Task brief: Rewrite the records from the start through the line "21: (400, 455)", substituting "upper-left" for "top-left" and leaving everything else unchanged.

═════ Extracted entries ═════

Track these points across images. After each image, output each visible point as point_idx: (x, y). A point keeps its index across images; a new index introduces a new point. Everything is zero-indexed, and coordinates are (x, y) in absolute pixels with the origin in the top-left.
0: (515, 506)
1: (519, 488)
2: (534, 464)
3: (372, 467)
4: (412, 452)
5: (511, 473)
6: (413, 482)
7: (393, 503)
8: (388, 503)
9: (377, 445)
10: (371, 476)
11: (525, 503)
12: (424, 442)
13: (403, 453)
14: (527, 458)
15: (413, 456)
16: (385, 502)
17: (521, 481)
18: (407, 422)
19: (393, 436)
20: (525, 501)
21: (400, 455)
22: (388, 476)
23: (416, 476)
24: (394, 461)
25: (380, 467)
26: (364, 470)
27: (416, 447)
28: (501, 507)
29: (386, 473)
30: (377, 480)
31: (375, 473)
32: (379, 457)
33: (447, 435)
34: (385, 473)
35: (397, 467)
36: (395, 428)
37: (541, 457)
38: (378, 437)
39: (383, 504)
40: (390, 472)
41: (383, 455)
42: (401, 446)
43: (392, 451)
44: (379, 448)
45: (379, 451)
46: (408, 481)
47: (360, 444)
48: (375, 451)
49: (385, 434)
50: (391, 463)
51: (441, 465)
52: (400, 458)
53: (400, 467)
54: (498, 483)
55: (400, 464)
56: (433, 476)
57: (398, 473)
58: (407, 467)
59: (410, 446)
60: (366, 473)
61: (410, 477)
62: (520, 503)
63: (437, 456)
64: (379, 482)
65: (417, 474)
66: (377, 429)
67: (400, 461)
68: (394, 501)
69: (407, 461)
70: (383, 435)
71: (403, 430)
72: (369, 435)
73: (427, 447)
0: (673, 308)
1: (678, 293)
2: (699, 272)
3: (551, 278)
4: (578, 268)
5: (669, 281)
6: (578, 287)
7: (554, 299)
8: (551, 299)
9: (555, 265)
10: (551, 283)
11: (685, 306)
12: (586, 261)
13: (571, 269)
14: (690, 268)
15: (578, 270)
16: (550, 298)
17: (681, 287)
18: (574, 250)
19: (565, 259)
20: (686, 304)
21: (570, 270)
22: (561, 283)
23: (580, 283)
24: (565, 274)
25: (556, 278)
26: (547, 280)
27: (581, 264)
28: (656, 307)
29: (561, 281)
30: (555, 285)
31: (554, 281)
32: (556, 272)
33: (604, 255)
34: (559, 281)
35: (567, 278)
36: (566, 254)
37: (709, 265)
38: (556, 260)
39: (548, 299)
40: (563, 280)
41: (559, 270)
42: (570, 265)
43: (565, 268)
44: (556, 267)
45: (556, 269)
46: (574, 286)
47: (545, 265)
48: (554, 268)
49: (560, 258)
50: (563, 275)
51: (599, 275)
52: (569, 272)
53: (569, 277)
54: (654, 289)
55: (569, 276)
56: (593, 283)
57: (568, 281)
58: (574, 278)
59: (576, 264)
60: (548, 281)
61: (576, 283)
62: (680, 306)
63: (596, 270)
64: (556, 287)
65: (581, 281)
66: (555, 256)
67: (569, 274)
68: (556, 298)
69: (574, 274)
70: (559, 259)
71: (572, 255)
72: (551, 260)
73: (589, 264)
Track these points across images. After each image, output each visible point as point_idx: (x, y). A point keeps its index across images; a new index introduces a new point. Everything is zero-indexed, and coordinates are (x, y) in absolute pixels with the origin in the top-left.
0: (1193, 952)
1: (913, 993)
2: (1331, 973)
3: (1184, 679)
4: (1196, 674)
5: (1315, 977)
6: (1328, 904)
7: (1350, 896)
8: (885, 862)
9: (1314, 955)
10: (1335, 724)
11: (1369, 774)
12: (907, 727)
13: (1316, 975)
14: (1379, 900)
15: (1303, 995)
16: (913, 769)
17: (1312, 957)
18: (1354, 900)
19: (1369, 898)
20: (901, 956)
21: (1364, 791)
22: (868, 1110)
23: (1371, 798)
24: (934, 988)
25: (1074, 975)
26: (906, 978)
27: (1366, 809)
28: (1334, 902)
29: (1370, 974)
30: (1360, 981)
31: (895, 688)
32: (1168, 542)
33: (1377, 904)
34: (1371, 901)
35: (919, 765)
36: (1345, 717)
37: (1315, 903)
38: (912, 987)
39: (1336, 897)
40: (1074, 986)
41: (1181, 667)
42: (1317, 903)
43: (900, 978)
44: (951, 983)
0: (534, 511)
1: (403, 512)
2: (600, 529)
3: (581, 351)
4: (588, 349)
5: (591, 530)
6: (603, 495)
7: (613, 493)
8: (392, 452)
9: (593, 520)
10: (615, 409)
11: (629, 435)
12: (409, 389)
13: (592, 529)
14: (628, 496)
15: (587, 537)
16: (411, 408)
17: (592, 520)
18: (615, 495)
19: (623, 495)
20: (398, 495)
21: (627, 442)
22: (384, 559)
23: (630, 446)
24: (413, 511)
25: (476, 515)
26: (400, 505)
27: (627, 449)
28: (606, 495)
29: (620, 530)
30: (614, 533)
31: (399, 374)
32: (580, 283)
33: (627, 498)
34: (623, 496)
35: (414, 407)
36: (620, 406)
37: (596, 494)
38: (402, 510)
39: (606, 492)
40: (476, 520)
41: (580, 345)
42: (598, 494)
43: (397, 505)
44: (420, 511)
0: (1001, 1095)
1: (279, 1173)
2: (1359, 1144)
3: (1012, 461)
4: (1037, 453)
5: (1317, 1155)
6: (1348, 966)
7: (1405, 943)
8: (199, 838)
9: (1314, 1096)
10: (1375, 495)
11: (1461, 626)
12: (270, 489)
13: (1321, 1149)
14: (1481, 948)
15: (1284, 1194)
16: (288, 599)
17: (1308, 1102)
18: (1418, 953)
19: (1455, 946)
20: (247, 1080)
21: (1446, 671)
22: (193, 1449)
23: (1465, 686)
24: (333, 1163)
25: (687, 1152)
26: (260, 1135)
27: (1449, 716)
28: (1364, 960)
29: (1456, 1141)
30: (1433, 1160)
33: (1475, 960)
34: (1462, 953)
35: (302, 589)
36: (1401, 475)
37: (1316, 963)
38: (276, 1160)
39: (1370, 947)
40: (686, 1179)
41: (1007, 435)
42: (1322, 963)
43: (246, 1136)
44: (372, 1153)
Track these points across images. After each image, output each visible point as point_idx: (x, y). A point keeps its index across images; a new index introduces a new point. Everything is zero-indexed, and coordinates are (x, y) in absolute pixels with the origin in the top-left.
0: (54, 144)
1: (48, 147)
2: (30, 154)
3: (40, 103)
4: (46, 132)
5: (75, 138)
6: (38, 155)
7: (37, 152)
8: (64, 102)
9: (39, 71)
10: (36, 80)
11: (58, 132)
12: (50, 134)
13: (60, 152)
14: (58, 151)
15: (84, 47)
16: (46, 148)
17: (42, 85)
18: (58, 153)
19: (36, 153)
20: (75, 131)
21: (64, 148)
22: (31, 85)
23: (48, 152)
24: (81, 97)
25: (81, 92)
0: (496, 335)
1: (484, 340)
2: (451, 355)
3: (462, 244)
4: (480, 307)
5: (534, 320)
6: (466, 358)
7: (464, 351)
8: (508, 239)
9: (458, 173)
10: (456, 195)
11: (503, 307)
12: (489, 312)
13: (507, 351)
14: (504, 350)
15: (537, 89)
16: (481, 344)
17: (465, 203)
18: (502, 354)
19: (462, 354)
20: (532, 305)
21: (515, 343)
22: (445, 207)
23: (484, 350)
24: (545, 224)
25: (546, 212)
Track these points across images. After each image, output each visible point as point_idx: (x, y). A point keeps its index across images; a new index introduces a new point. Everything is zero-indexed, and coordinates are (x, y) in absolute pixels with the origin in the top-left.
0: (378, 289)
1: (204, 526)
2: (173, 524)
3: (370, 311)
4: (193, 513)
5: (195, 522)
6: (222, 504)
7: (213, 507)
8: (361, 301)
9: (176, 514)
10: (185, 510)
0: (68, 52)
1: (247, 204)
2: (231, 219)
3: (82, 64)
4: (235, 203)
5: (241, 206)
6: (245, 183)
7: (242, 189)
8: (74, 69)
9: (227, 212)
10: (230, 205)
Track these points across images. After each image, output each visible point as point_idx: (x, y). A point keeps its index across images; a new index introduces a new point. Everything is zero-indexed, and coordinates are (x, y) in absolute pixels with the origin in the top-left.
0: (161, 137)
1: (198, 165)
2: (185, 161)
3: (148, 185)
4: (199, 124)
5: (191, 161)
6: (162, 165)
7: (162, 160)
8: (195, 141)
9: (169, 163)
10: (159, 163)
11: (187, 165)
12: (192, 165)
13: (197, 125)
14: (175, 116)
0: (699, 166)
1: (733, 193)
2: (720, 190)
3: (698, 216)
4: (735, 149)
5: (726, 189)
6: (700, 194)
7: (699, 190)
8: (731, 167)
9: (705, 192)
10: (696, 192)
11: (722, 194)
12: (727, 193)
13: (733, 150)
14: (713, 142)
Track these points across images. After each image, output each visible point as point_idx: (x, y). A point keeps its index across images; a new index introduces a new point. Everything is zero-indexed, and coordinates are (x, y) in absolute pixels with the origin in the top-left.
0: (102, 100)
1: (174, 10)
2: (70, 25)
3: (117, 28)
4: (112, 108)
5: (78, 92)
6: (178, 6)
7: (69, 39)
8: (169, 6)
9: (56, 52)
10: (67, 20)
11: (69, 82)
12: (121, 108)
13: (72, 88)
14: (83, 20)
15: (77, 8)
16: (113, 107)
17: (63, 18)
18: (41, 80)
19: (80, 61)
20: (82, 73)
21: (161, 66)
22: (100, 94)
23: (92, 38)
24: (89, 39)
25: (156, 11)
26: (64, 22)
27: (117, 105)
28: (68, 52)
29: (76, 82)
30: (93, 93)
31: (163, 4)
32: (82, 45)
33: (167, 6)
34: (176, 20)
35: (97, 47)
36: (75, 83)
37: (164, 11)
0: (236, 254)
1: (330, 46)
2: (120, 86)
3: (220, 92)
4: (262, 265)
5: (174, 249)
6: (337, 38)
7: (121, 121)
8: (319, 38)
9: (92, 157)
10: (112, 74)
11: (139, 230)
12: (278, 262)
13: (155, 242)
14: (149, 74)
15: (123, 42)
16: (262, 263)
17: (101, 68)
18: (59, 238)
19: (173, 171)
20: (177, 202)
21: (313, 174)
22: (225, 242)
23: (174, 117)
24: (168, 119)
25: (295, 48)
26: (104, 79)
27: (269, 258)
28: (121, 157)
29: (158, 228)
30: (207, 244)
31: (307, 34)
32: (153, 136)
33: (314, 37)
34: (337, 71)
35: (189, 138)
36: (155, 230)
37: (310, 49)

═════

Task output:
Track these points across images. After each image, output each visible point as point_idx: (x, y). A point keeps its index across images; a new index introduces a new point. Everything is zero-indexed, and coordinates are (x, y) in absolute pixels with the origin in the upper-left.
0: (515, 506)
1: (519, 488)
2: (534, 464)
3: (372, 467)
4: (412, 452)
5: (511, 473)
6: (413, 482)
7: (393, 503)
8: (388, 503)
9: (377, 445)
10: (371, 476)
11: (525, 503)
12: (424, 442)
13: (403, 453)
14: (527, 458)
15: (413, 456)
16: (385, 502)
17: (521, 481)
18: (407, 422)
19: (393, 436)
20: (525, 501)
21: (400, 455)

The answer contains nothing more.